Page MenuHomePhabricator

Create maintenance script to apply normalization and deduplicate existing reading list entries
Closed, ResolvedPublic5 Estimated Story Points

Description

Follow up to T419466: Spike - Title normalization is not applied when saving pages to the reading list via the API

We need to create a maintenance script that applies normalization (space -> underscore) to existing reading list entry page titles for any pages that currently are saved with spaces, and then soft-delete any duplicates (with saved with the space form)
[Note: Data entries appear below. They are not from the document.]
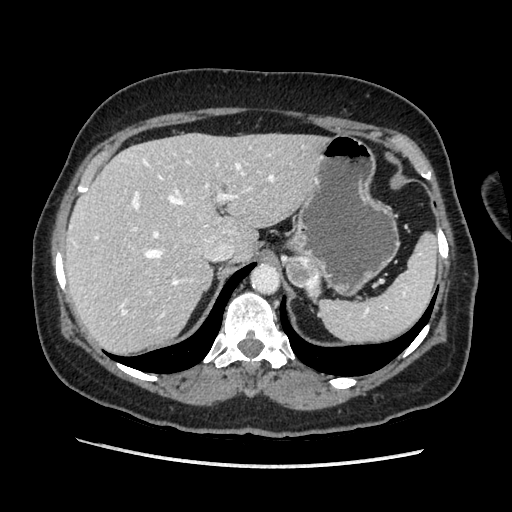
Contrast-enhanced abdominal CT, one axial slice; position 145 of 203 along the scan axis; soft-tissue window (W 400 / L 40 HU); 1.25 mm slice thickness; 512 × 512 image matrix, field of view 360 × 360 mm. Female patient. Case-level facts recorded for this patient, not image findings: diagnosis: adrenocortical carcinoma; tumour side: left adrenal; tumour size at pathology: 6.5 cm; Ki-67 index: 22 %; stage (as recorded): 2.
Outlined on this slice (semi-automatic segmentation, software-assisted and operator-edited):
- mass: box from (x=286, y=257) to (x=321, y=298) px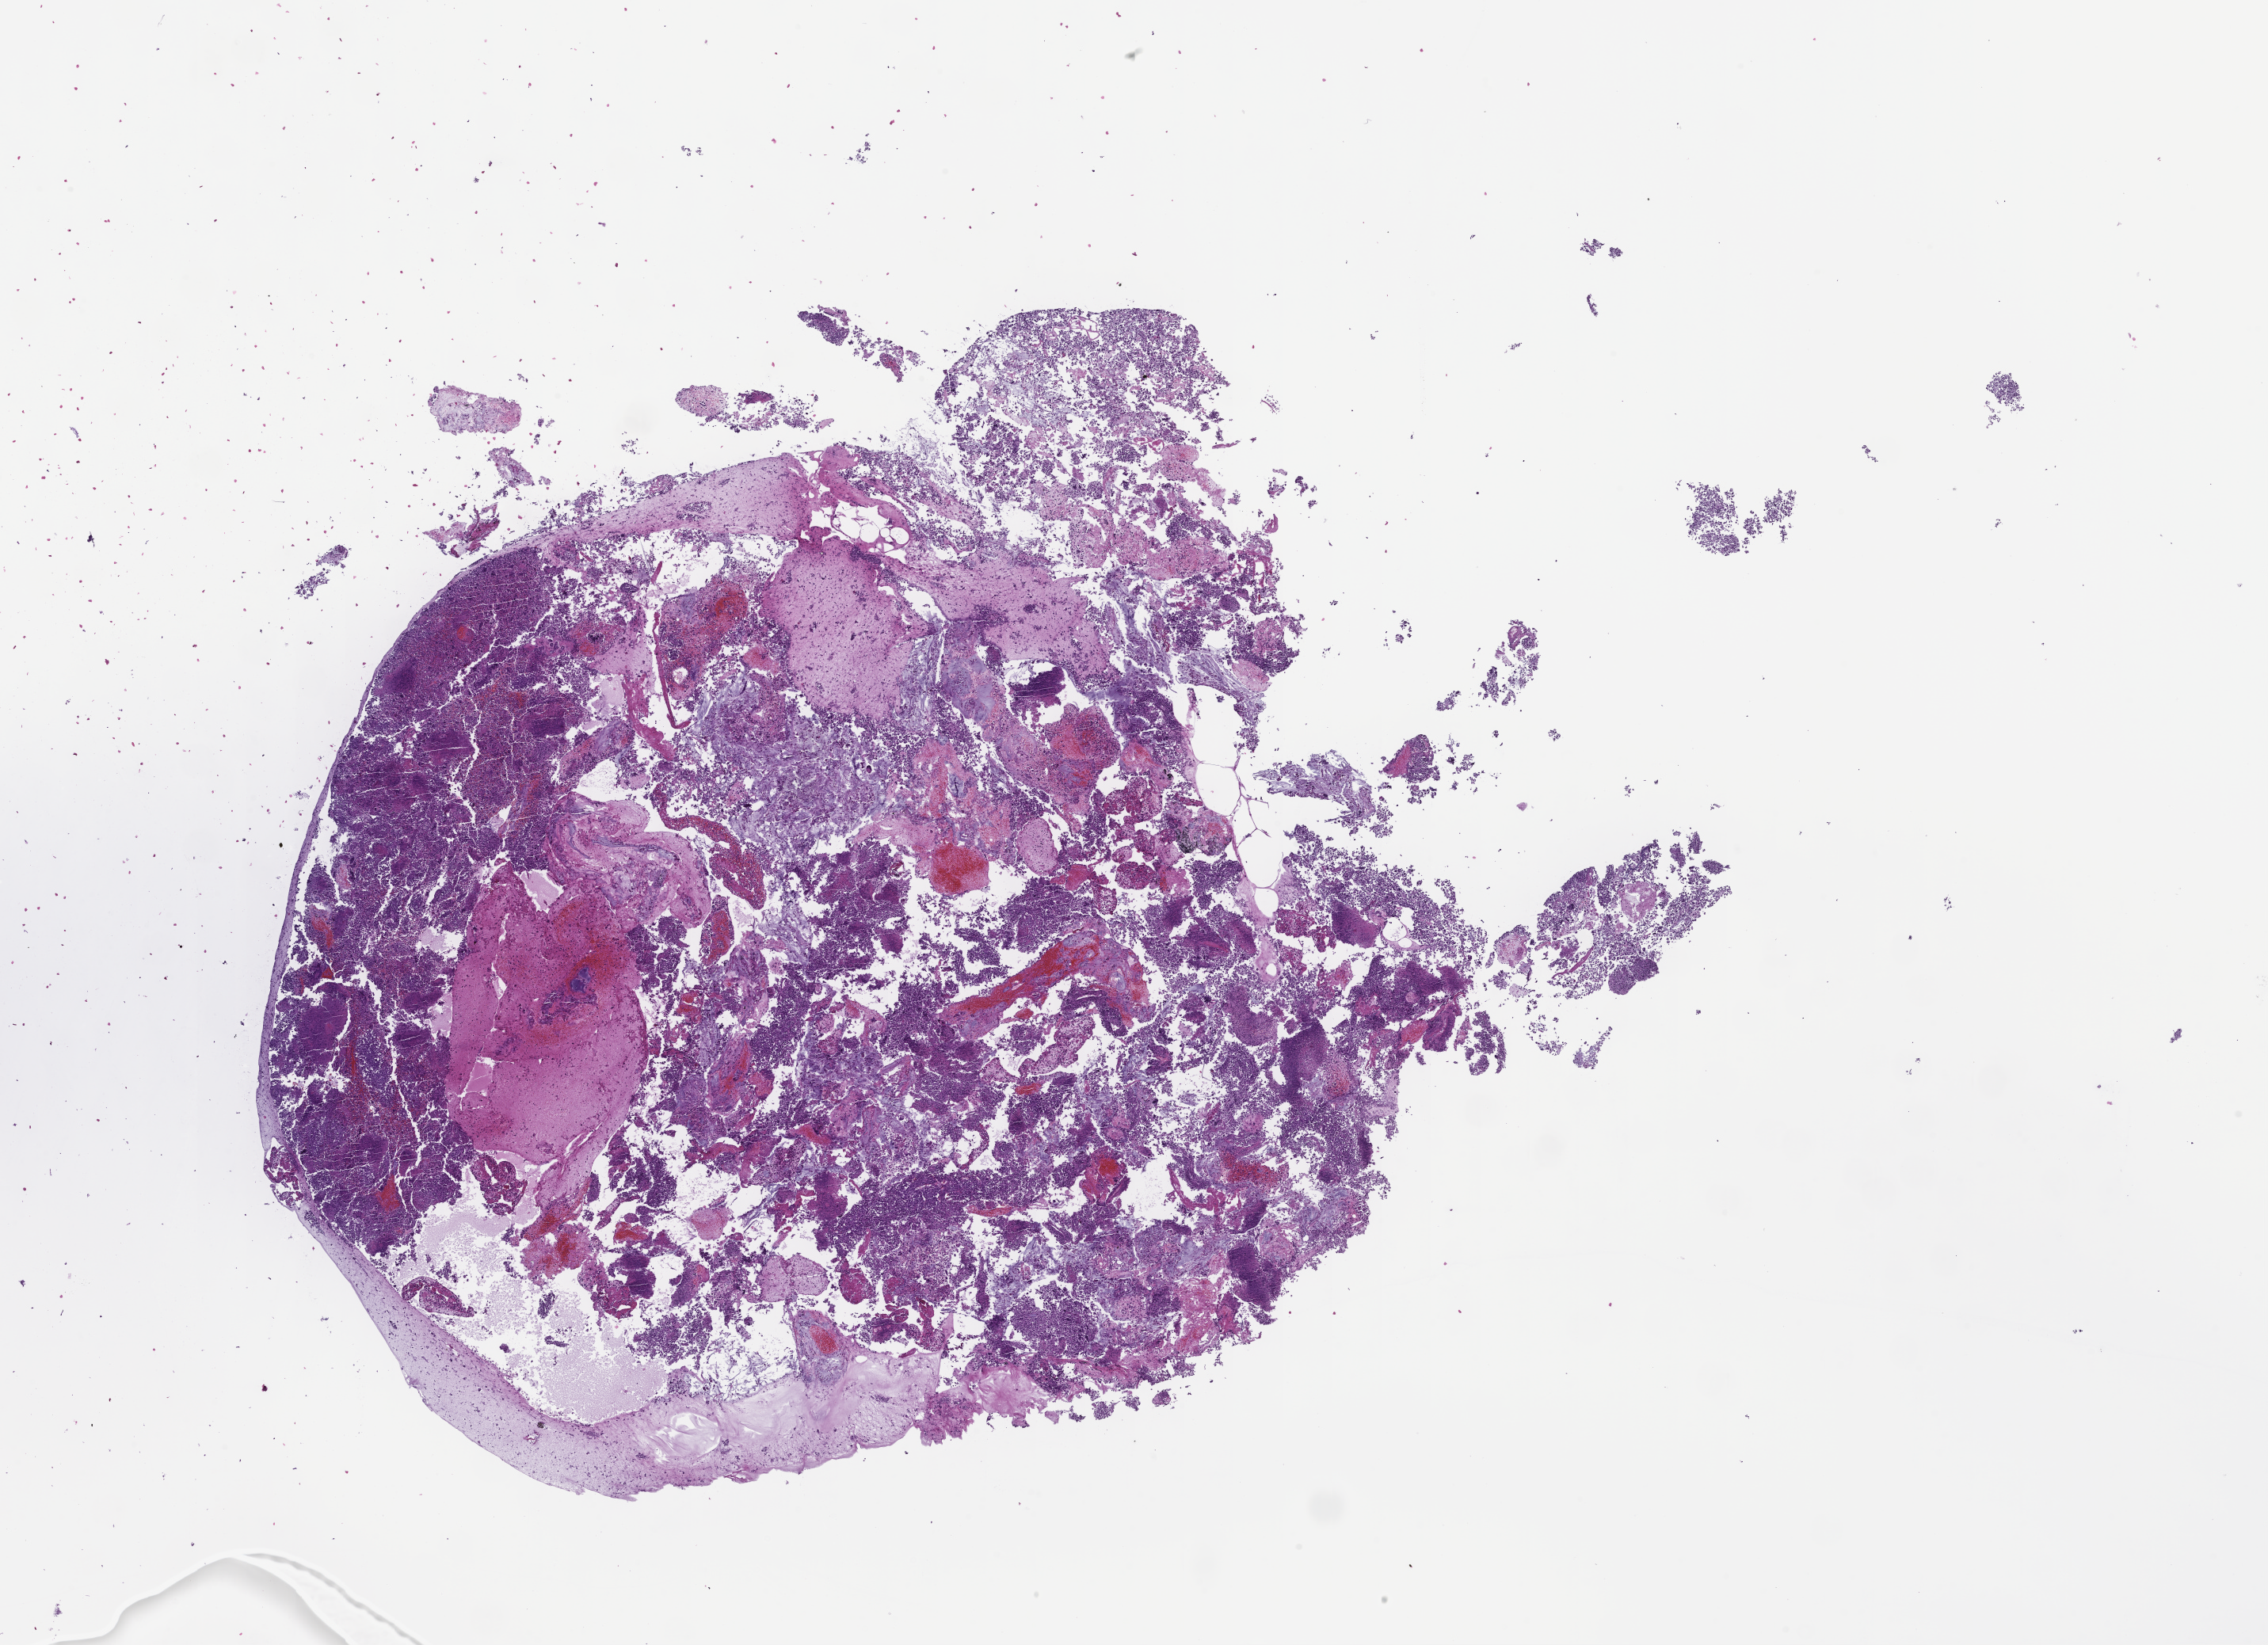
Hematoxylin and eosin (H&E) whole-slide image — whole scanned area (about 23.1 x 16.8 mm) shown as a low-resolution overview, formalin-fixed, paraffin-embedded (FFPE) tissue, tissue site: lung, specimen time point: archival tissue. Male patient.
This section: primary tumour tissue. Diagnosis: Non-Small Cell Lung Carcinoma.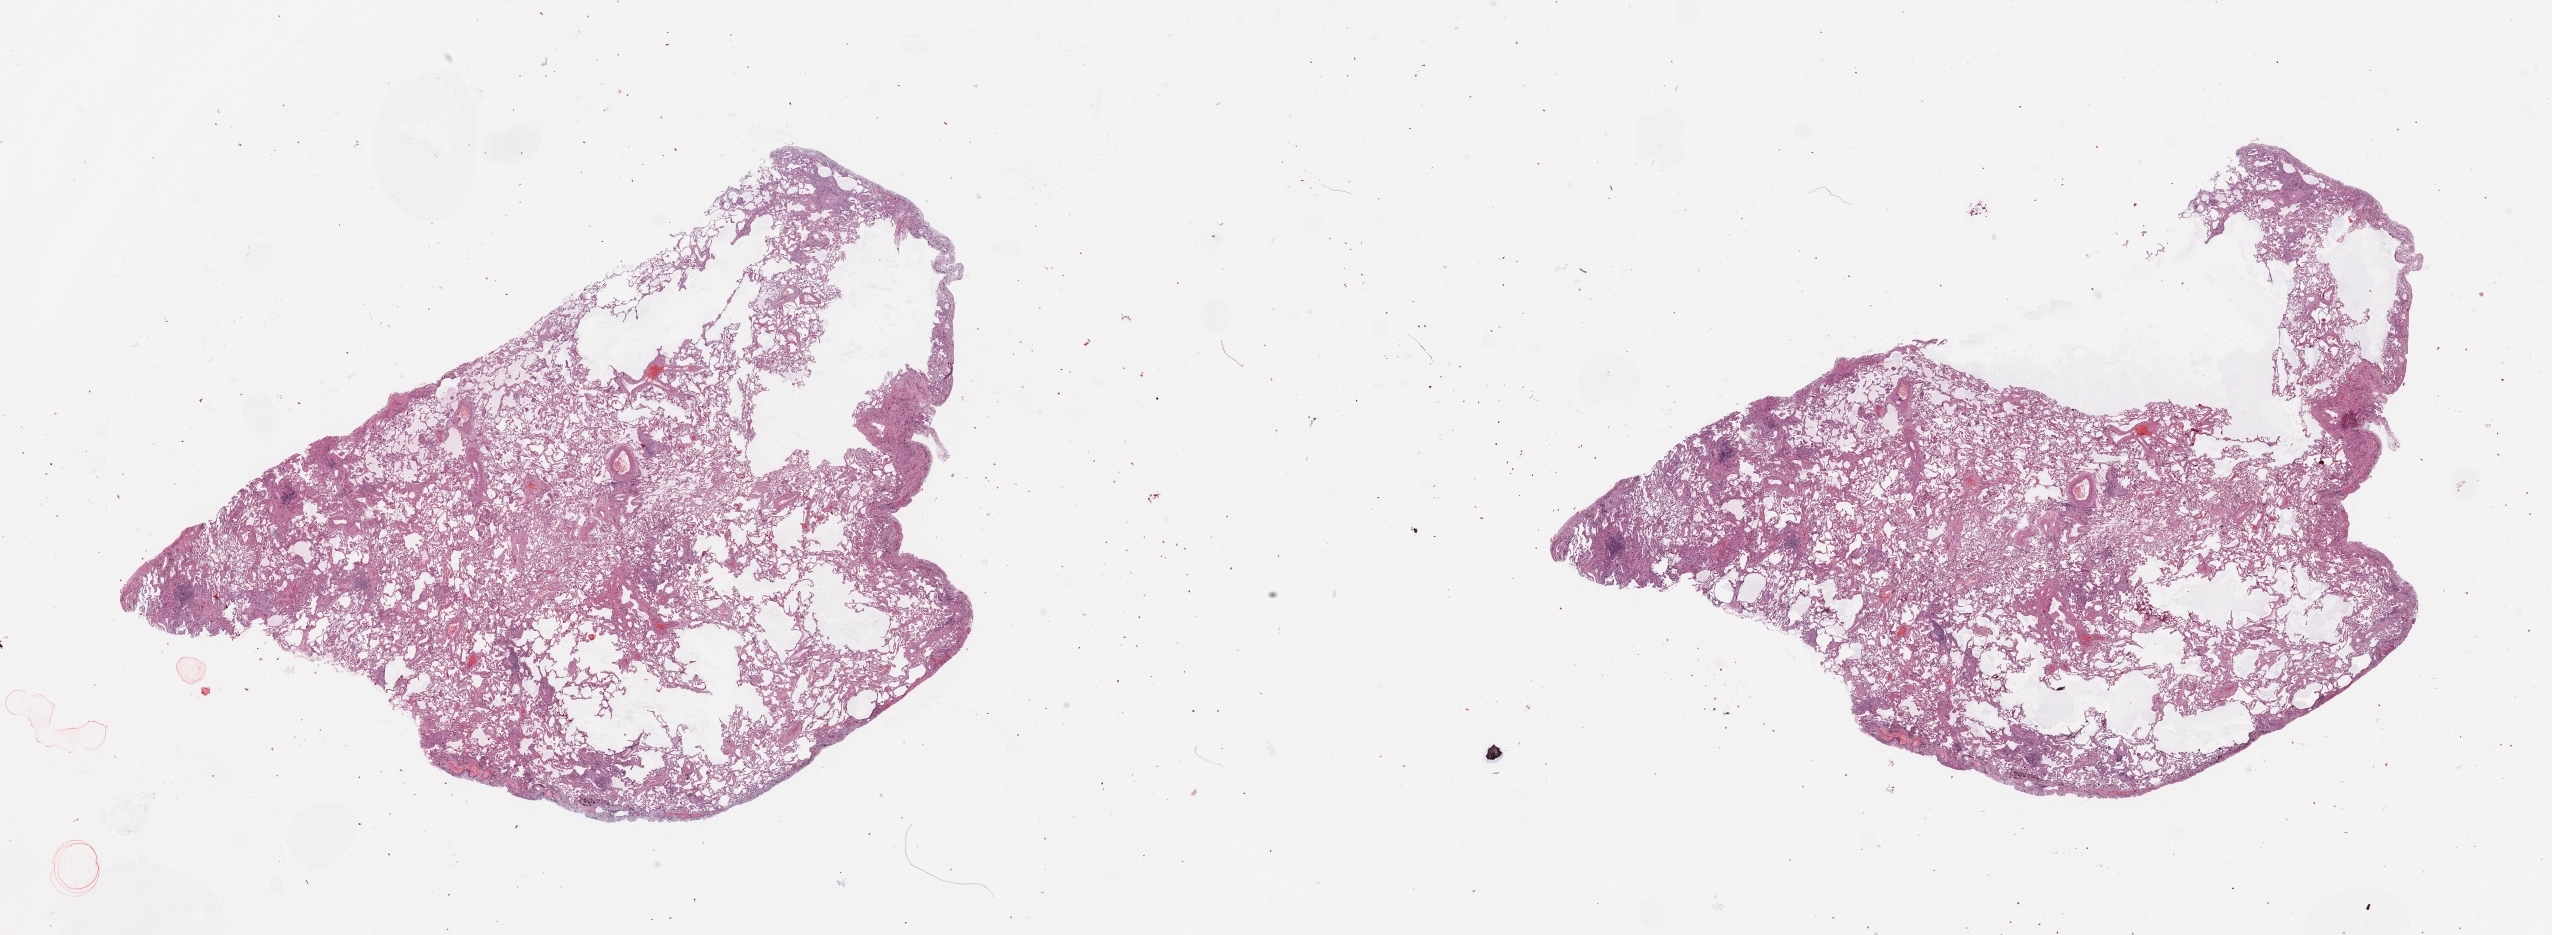
Whole-slide histology image, Hematoxylin and eosin (H&E) stained — a low-resolution overview of the entire scanned area, about 40.4 x 14.8 mm (acquisition: 20x scan); normal (non-tumour) tissue sample, sampled site: lung. 70-year-old male patient.
This section: normal (non-tumour) tissue from the same patient. Patient diagnosis: Squamous cell carcinoma, NOS.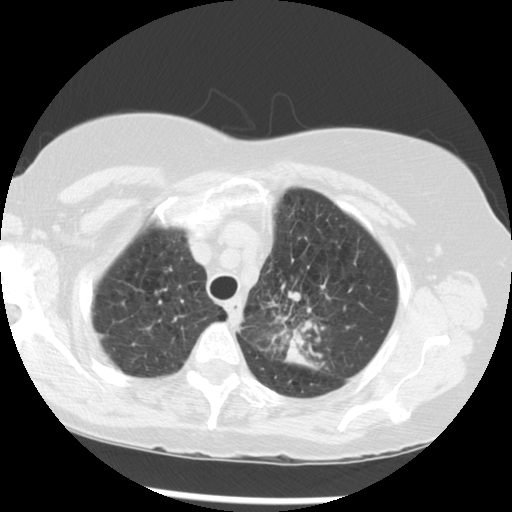
Low-dose screening chest CT, one axial slice. Position 231 of 283 along the scan axis. Reconstruction kernel STANDARD. 120 kVp. Lung window (W 1500 / L -600 HU). 2.5 mm slice thickness. 512 × 512 image matrix.
Annotated regions visible in this slice (expert manual segmentation):
- lesion 1 (tumor, upper lobe of left lung): bounding box <284,291,320,371> (left, top, right, bottom; pixels)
  • Identify entries saved with spaces.
  • Check if there is a duplicate entry saved with underscores.
    • If the entry (with spaces) is a duplicate, soft delete it
    • If no duplicates, then apply normalization (convert spaces to underscores)
  • Adjust rl_size in the reading_list database table

Event Timeline

aude triaged this task as High priority.Apr 1 2026, 4:10 PM
aude set the point value for this task to 5.
aude moved this task from Incoming to Ready for sprint on the Reader Experience Team board.
aude lowered the priority of this task from High to Medium.Apr 7 2026, 6:19 PM

Change #1271046 had a related patch set uploaded (by LorenMora; author: LorenMora):

[mediawiki/extensions/ReadingLists@master] Create maintenance script to normalize reading list entries

https://gerrit.wikimedia.org/r/1271046

Change #1271046 merged by jenkins-bot:

[mediawiki/extensions/ReadingLists@master] Create maintenance script to normalize reading list entries

https://gerrit.wikimedia.org/r/1271046

Jdlrobson-WMF subscribed.

@aude said this has been tested with @LMora-WMF If you could leave a quick summary here of how we confirmed, and resolve the ticket, that would be much appreciated!

Katie and I ran the script for Beta, as well as in production for items in Katie's ReadingList, and confirmed that it is working.